> **To-do item**: Transcribe each entry exactly, without pictures.

> **Dataset entries**:
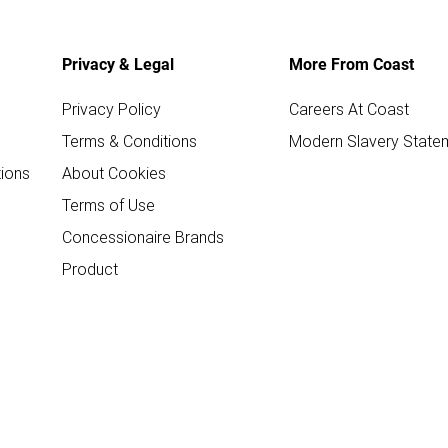
Privacy & Legal
More From Coast
Privacy Policy
Careers At Coast
Terms & Conditions
Modern Slavery State
ions
About Cookies
Terms of Use
Concessionaire Brands
Product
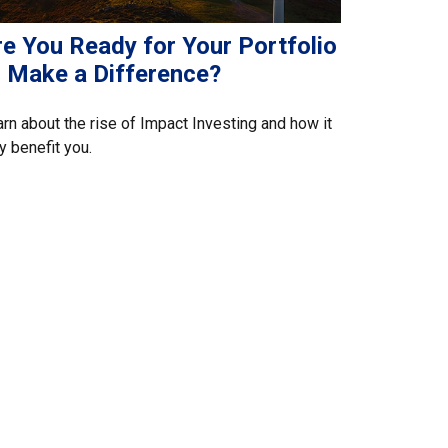
re You Ready for Your Portfolio
o Make a Difference?
rn about the rise of Impact Investing and how it
 benefit you.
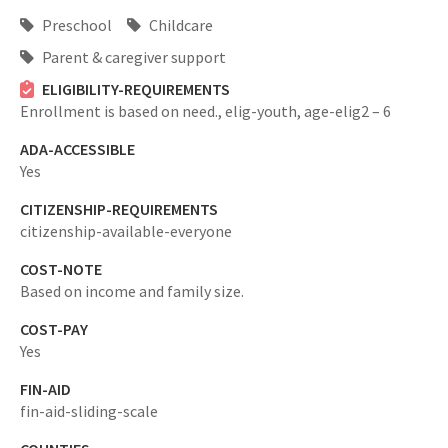
Preschool
Childcare
Parent & caregiver support
ELIGIBILITY-REQUIREMENTS
Enrollment is based on need.,
elig-youth,
age-elig2 – 6
ADA-ACCESSIBLE
Yes
CITIZENSHIP-REQUIREMENTS
citizenship-available-everyone
COST-NOTE
Based on income and family size.
COST-PAY
Yes
FIN-AID
fin-aid-sliding-scale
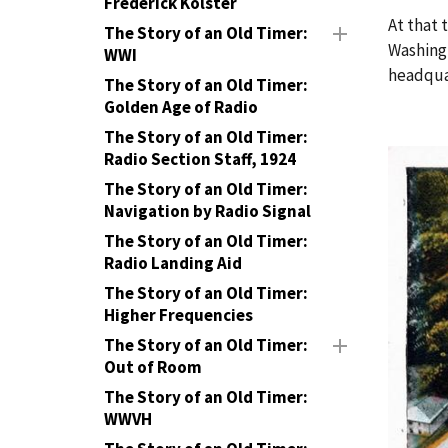
Frederick Kolster
At that 
The Story of an Old Timer:
Washingt
WWI
headqua
The Story of an Old Timer:
Golden Age of Radio
The Story of an Old Timer:
Radio Section Staff, 1924
The Story of an Old Timer:
Navigation by Radio Signal
The Story of an Old Timer:
Radio Landing Aid
The Story of an Old Timer:
Higher Frequencies
The Story of an Old Timer:
Out of Room
The Story of an Old Timer:
WWVH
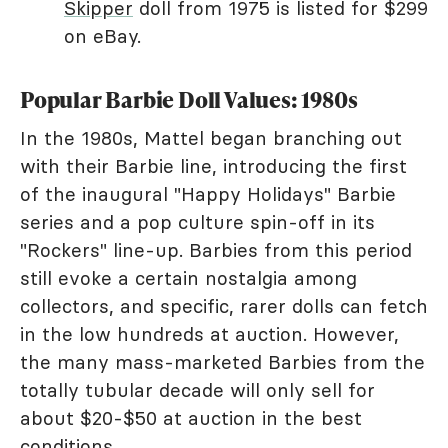
Skipper
doll from 1975 is listed for $299
on eBay.
Popular Barbie Doll Values: 1980s
In the 1980s, Mattel began branching out
with their Barbie line, introducing the first
of the inaugural "Happy Holidays" Barbie
series and a pop culture spin-off in its
"Rockers" line-up. Barbies from this period
still evoke a certain nostalgia among
collectors, and specific, rarer dolls can fetch
in the low hundreds at auction. However,
the many mass-marketed Barbies from the
totally tubular decade will only sell for
about $20-$50 at auction in the best
conditions.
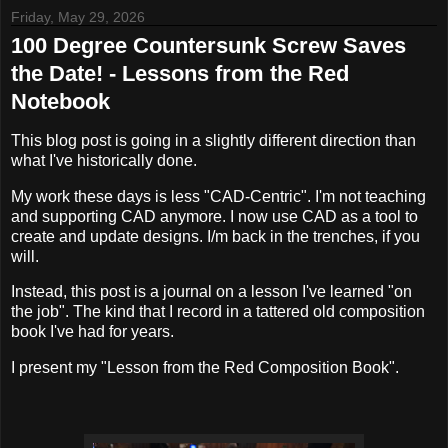
Friday, May 29, 2026
100 Degree Countersunk Screw Saves
the Date! - Lessons from the Red
Notebook
This blog post is going in a slightly different direction than
what I've historically done.
My work these days is less "CAD-Centric". I'm not teaching
and supporting CAD anymore. I now use CAD as a tool to
create and update designs. I/m back in the trenches, if you
will.
Instead, this post is a journal on a lesson I've learned "on
the job". The kind that I record in a tattered old composition
book I've had for years.
I present my "Lesson from the Red Composition Book".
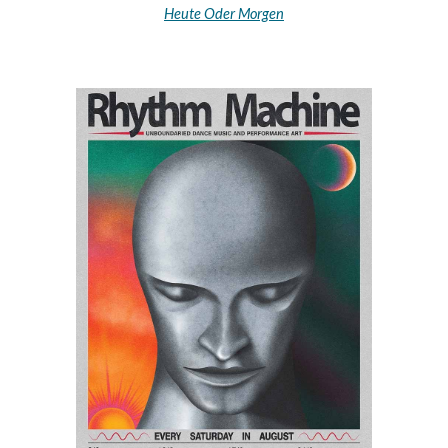
Heute Oder Morgen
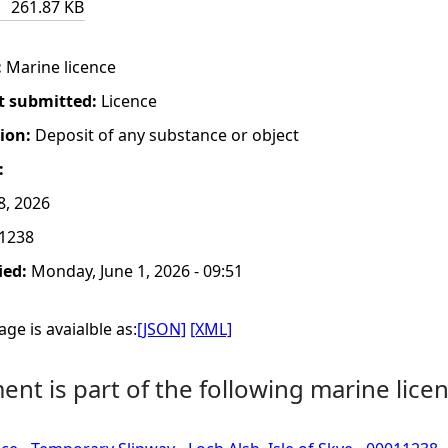
261.87 KB
:
Marine licence
t submitted:
Licence
tion:
Deposit of any substance or object
:
8, 2026
1238
ied:
Monday, June 1, 2026 - 09:51
ge is avaialble as:
[JSON]
[XML]
nt is part of the following marine licen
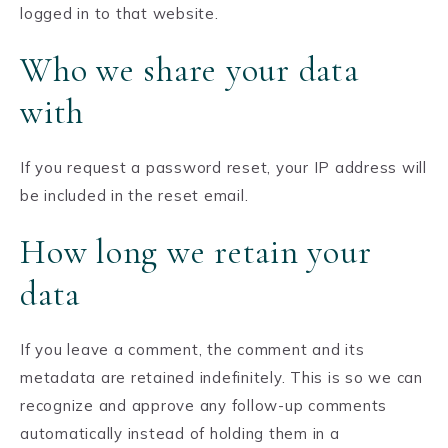
logged in to that website.
Who we share your data
with
If you request a password reset, your IP address will
be included in the reset email.
How long we retain your
data
If you leave a comment, the comment and its
metadata are retained indefinitely. This is so we can
recognize and approve any follow-up comments
automatically instead of holding them in a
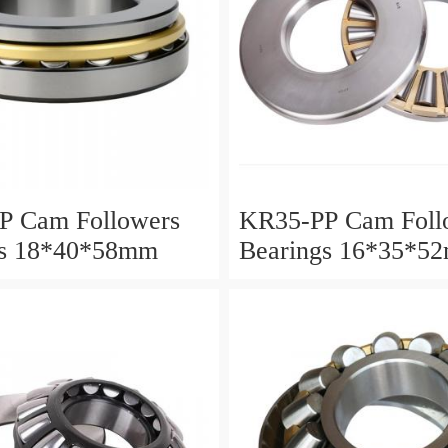
P Cam Followers
KR35-PP Cam Foll
gs 18*40*58mm
Bearings 16*35*5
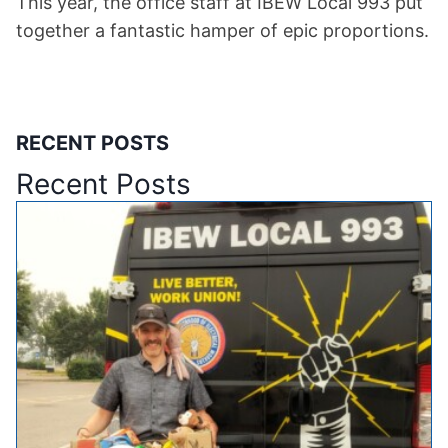
This year, the office staff at IBEW Local 993 put
together a fantastic hamper of epic proportions.
RECENT POSTS
Recent Posts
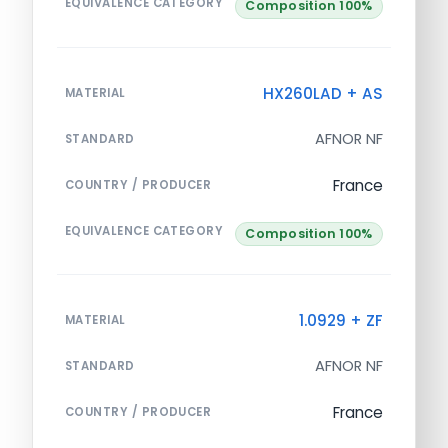
EQUIVALENCE CATEGORY
Composition 100%
HX260LAD + AS
MATERIAL
AFNOR NF
STANDARD
France
COUNTRY / PRODUCER
EQUIVALENCE CATEGORY
Composition 100%
1.0929 + ZF
MATERIAL
AFNOR NF
STANDARD
France
COUNTRY / PRODUCER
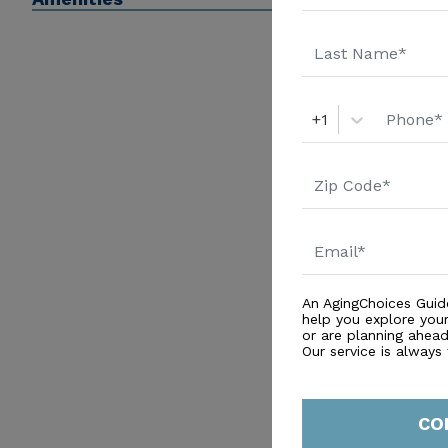
+1
An AgingChoices Guid
help you explore you
or are planning ahead 
Our service is always
CO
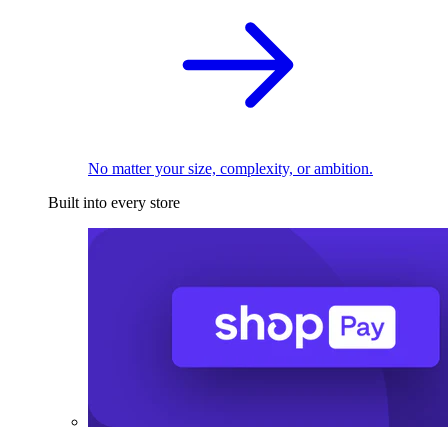
No matter your size, complexity, or ambition.
Built into every store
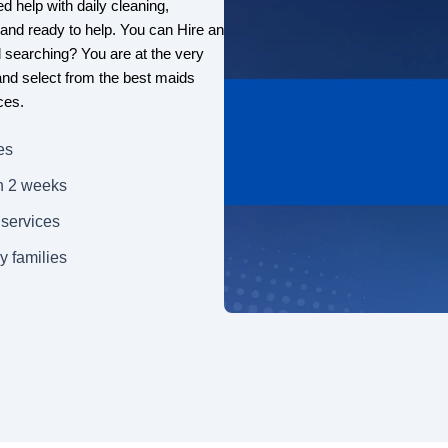
d help with daily cleaning,
, and ready to help. You can Hire an
ll searching? You are at the very
 and select from the best maids
ces.
es
n 2 weeks
 services
y families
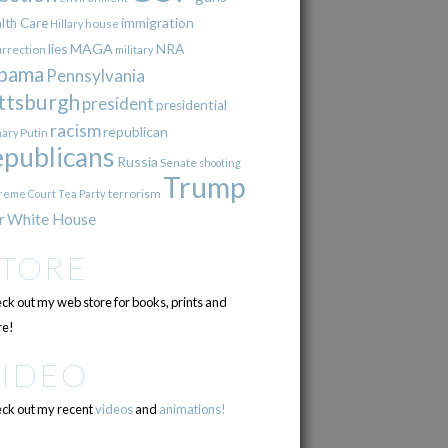
immigration
lth Care
Hillary
house
lies
MAGA
NRA
urrection
military
bama
Pennsylvania
ttsburgh
president
presidential
racism
republican
Putin
mary
epublicans
Russia
Senate
shooting
Trump
terrorism
reme Court
Tea Party
r
White House
STORE
ck out my web store for books, prints and
e!
VIDEO
ck out my recent
videos
and
animations!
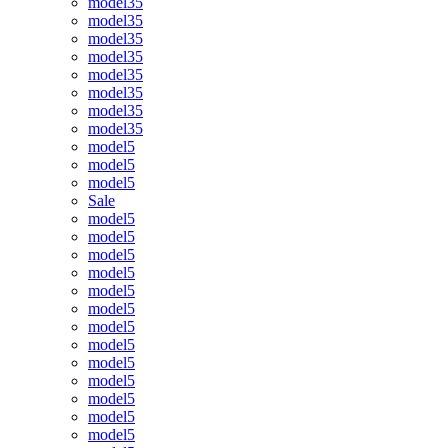
model35
model35
model35
model35
model35
model35
model35
model35
model5
model5
model5
Sale
model5
model5
model5
model5
model5
model5
model5
model5
model5
model5
model5
model5
model5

> **Output for this task**:
Privacy & Legal
More From Coast
Privacy Policy
Careers At Coast
Terms & Conditions
Modern Slavery State
ions
About Cookies
Terms of Use
Concessionaire Brands
Product
re You Ready for Your Portfolio
o Make a Difference?
rn about the rise of Impact Investing and how it
 benefit you.
Preschool
Childcare
Parent & caregiver support
ELIGIBILITY-REQUIREMENTS
Enrollment is based on need.,
elig-youth,
age-elig2 – 6
ADA-ACCESSIBLE
Yes
CITIZENSHIP-REQUIREMENTS
citizenship-available-everyone
COST-NOTE
Based on income and family size.
COST-PAY
Yes
FIN-AID
fin-aid-sliding-scale
Frederick Kolster
At that 
The Story of an Old Timer:
Washingt
WWI
headqua
The Story of an Old Timer:
Golden Age of Radio
The Story of an Old Timer:
Radio Section Staff, 1924
The Story of an Old Timer:
Navigation by Radio Signal
The Story of an Old Timer:
Radio Landing Aid
The Story of an Old Timer:
Higher Frequencies
The Story of an Old Timer:
Out of Room
The Story of an Old Timer:
WWVH
Skipper
doll from 1975 is listed for $299
on eBay.
Popular Barbie Doll Values: 1980s
In the 1980s, Mattel began branching out
with their Barbie line, introducing the first
of the inaugural "Happy Holidays" Barbie
series and a pop culture spin-off in its
"Rockers" line-up. Barbies from this period
still evoke a certain nostalgia among
collectors, and specific, rarer dolls can fetch
in the low hundreds at auction. However,
the many mass-marketed Barbies from the
totally tubular decade will only sell for
about $20-$50 at auction in the best
conditions.
Friday, May 29, 2026
100 Degree Countersunk Screw Saves
the Date! - Lessons from the Red
Notebook
This blog post is going in a slightly different direction than
what I've historically done.
My work these days is less "CAD-Centric". I'm not teaching
and supporting CAD anymore. I now use CAD as a tool to
create and update designs. I/m back in the trenches, if you
will.
Instead, this post is a journal on a lesson I've learned "on
the job". The kind that I record in a tattered old composition
book I've had for years.
I present my "Lesson from the Red Composition Book".
Heute Oder Morgen
261.87 KB
:
Marine licence
t submitted:
Licence
tion:
Deposit of any substance or object
:
8, 2026
1238
ied:
Monday, June 1, 2026 - 09:51
ge is avaialble as:
[JSON]
[XML]
nt is part of the following marine licen
logged in to that website.
Who we share your data
with
If you request a password reset, your IP address will
be included in the reset email.
How long we retain your
data
If you leave a comment, the comment and its
metadata are retained indefinitely. This is so we can
recognize and approve any follow-up comments
automatically instead of holding them in a
P Cam Followers
KR35-PP Cam Foll
gs 18*40*58mm
Bearings 16*35*5
This year, the office staff at IBEW Local 993 put
together a fantastic hamper of epic proportions.
RECENT POSTS
Recent Posts
EQUIVALENCE CATEGORY
Composition 100%
HX260LAD + AS
MATERIAL
AFNOR NF
STANDARD
France
COUNTRY / PRODUCER
EQUIVALENCE CATEGORY
Composition 100%
1.0929 + ZF
MATERIAL
AFNOR NF
STANDARD
France
COUNTRY / PRODUCER
+1
An AgingChoices Guid
help you explore you
or are planning ahead 
Our service is always
CO
No matter your size, complexity, or ambition.
Built into every store
d help with daily cleaning,
, and ready to help. You can Hire an
ll searching? You are at the very
 and select from the best maids
ces.
es
n 2 weeks
 services
y families
immigration
lth Care
Hillary
house
lies
MAGA
NRA
urrection
military
bama
Pennsylvania
ttsburgh
president
presidential
racism
republican
Putin
mary
epublicans
Russia
Senate
shooting
Trump
terrorism
reme Court
Tea Party
r
White House
STORE
ck out my web store for books, prints and
e!
VIDEO
ck out my recent
videos
and
animations!
model35
model35
model35
model35
model35
model35
model35
model35
model5
model5
model5
Sale
model5
model5
model5
model5
model5
model5
model5
model5
model5
model5
model5
model5
model5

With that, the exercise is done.